Non-professional performing arts activity, including choirs, orchestras or drama groups, can rehearse or perform together in line with professional performing arts guidelines. The current Covid-19 lockdown, which has resulted in a ban on musical shows, has seriously affected the music industry, with huge festivals being cancelled while tours have collapsed. Businesses within the industry, like venues, are also feeling the pinch. Indeed Covid-19 has had major repercussions for the local music industry.

The disruption of musicians’ touring schedules has undoubtedly impacted the bottom line of artistes. Then, of course, there’s the legion of audio and light engineers, backstage teams, tour managers and other behind-the-scenes hands who have lost work due to cancelled tours, conferences and festivals.

Most often people only see the glamorous side of the music business they forget that musicians, studio owners and engineers, usually at the bottom of the supply chain, often live hand-to-mouth with not much in the way of savings. While music is one of the few certainties we can rely on to provide happiness and relief in tumultuous times, musicians, whether they work in theatre, teaching, orchestras or gig-playing, have felt the full financial force of this global disaster.

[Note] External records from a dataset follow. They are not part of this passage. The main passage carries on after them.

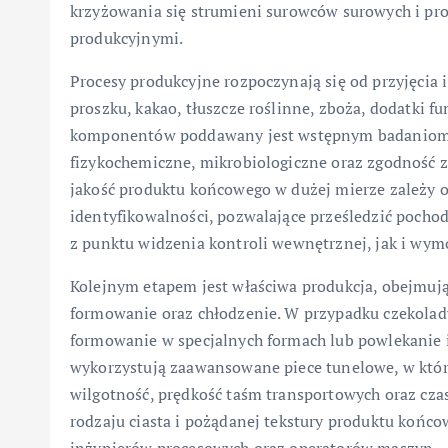
krzyżowania się strumieni surowców surowych i pr
produkcyjnymi.
Procesy produkcyjne rozpoczynają się od przyjęcia i
proszku, kakao, tłuszcze roślinne, zboża, dodatki 
komponentów poddawany jest wstępnym badaniom 
fizykochemiczne, mikrobiologiczne oraz zgodność z
jakość produktu końcowego w dużej mierze zależy o
identyfikowalności, pozwalające prześledzić pochod
z punktu widzenia kontroli wewnętrznej, jak i w
Kolejnym etapem jest właściwa produkcja, obejmują
formowanie oraz chłodzenie. W przypadku czekolady
formowanie w specjalnych formach lub powlekanie 
wykorzystują zaawansowane piece tunelowe, w któr
wilgotność, prędkość taśm transportowych oraz cz
rodzaju ciasta i pożądanej tekstury produktu końc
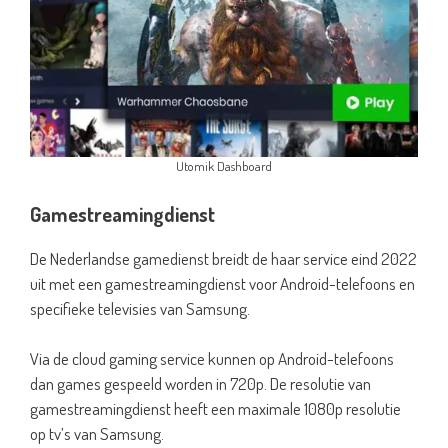
Utomik Dashboard
Gamestreamingdienst
De Nederlandse gamedienst breidt de haar service eind 2022
uit met een gamestreamingdienst voor Android-telefoons en
specifieke televisies van Samsung.
Via de cloud gaming service kunnen op Android-telefoons
dan games gespeeld worden in 720p. De resolutie van
gamestreamingdienst heeft een maximale 1080p resolutie
op tv’s van Samsung.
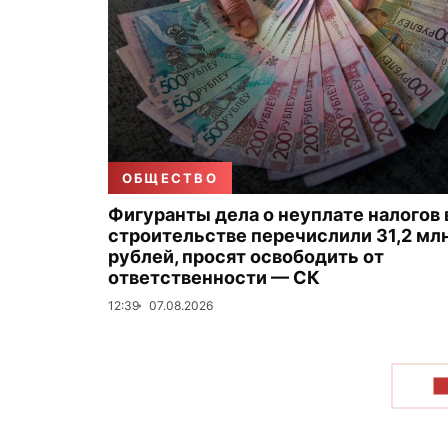
ОБЩЕСТВО
Фигуранты дела о неуплате налогов 
строительстве перечислили 31,2 мл
рублей, просят освободить от
ответственности — СК
12:39
07.08.2026
П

This all makes the live music industry all that more important for artists and musicians, especially for those considered to be non-superstar acts who rely on touring and live gigs to make a living. Audio-visual technicians also reported a massive wave of job cancellations as more and more music events were cancelled in the wake of the coronavirus pandemic.

While industry experts and analysts are projecting that the live concert business stands to lose thousands of dollars, the financial fallout is virtually immeasurable at this point. It’s chaotic and stressful for agents and managers, artists, their families and their support teams.

Other musicians have, however, found ways to survive. Even in this lockdown period there’s a revenue stream in the form of digital releases; some acts are raising online funds for charity during the pandemic; some are selling band merchandise online while others perform virtually for their fans who donate money through online payment platforms.